Sitting in a straw hat watching his own basset, Blue, mingle with other hounds of limited stature, Roger Bird couldn’t help but grin. The basset aficionado is addicted to the breed.

“This is my third one,” Bird said, talking in a Southern drawl fitting for a hound dog lover. “They’re more laid back and they’re not an energetic dog. I’m to the point where I’m not that energetic, either.”

The basset has its drawbacks, Bird admitted. They slobber and they shed. They also can be stubborn and difficult to train. They have a hard time getting over logs, though they’re skilled at getting under them.

“They’ll love you to death,” he said. “They’re appealing to me.”

The Wyoming Basset Hound Rescue, which held its summer picnic over the weekend in Cody, has been in operation since 1987.

The group has since expanded its reach to nearly all surrounding states, including Nebraska and South Dakota, which don’t have a basset rescue organization.

Holly Moen has wanted a basset since high school. She got her wish and more when she took over the basset rescue in 2005 after her predecessor retired in Casper.

“It’s labor of love,” Moen said. “We do it because we like doing it, and its rewarding when you get a dog adopted, or you see the ones change that were shy. The transformation is rewarding.”

Moen does the legwork — checking the background of possible adoptees and writing the organization’s newsletter.

But it’s the group’s core volunteers that make the rescue possible, Moen said. Some volunteers foster dogs awaiting adoption. Others run transports, moving a basset from one place to another.

“We also have an offer in Montana right now to help us get our 501(c)3 status,” Moen said. “It’s from the Great Pyrenees rescue in Laurel.
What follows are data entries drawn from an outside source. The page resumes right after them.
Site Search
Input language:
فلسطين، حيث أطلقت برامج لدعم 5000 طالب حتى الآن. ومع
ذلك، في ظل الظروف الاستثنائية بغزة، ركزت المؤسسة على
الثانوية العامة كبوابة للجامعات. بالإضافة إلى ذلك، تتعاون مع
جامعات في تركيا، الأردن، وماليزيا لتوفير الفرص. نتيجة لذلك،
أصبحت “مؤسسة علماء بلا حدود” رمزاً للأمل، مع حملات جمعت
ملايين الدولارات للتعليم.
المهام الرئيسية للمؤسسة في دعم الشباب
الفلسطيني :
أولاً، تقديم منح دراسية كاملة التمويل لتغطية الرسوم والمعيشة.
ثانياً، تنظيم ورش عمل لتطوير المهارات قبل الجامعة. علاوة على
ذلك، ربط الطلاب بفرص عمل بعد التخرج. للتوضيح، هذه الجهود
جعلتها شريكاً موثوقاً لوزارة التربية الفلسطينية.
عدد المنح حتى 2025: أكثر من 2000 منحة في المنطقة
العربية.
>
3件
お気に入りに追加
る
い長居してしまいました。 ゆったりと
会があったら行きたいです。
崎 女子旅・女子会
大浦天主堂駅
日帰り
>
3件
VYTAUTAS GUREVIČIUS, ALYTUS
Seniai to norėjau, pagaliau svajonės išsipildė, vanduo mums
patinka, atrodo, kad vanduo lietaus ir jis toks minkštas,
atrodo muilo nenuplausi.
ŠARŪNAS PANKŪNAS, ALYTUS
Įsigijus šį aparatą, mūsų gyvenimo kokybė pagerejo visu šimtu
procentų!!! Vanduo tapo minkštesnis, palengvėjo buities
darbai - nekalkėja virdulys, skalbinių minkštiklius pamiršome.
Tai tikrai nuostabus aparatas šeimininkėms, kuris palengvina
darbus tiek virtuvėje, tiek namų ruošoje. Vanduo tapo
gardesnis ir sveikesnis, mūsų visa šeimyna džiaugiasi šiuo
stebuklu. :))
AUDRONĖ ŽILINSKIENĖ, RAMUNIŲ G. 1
They just adopted a basset from us, and they’re working on their nonprofit status as well.”

Allen Moen, Holly’s husband, credits his wife for running a tight ship. He said most bassets are acquired from pet owners who give up their animals before a move.

Some also are rescued from shelters that maintain a kill policy. On occasion, strays are taken in. The group averages around 45 rescues a year and works hard at finding their furry friends a safe home.

“We go anywhere from all the surrounding states,” Allen said. “When someone calls and says they can’t have their basset anymore, Holly starts the phone calls. We have shelters in Cheyenne and Casper, but it’s a little more expensive to do it that way.”

The group relies on fundraisers, donations and adoption fees to stay afloat. The fee to adopt a rescued basset runs $175, about half of what it costs to complete the rescue, Allen Moen said.

“Most of the time we’re lucky to come close to breaking even on each one,” he said. “We’ve got to do what we’ve got to do.”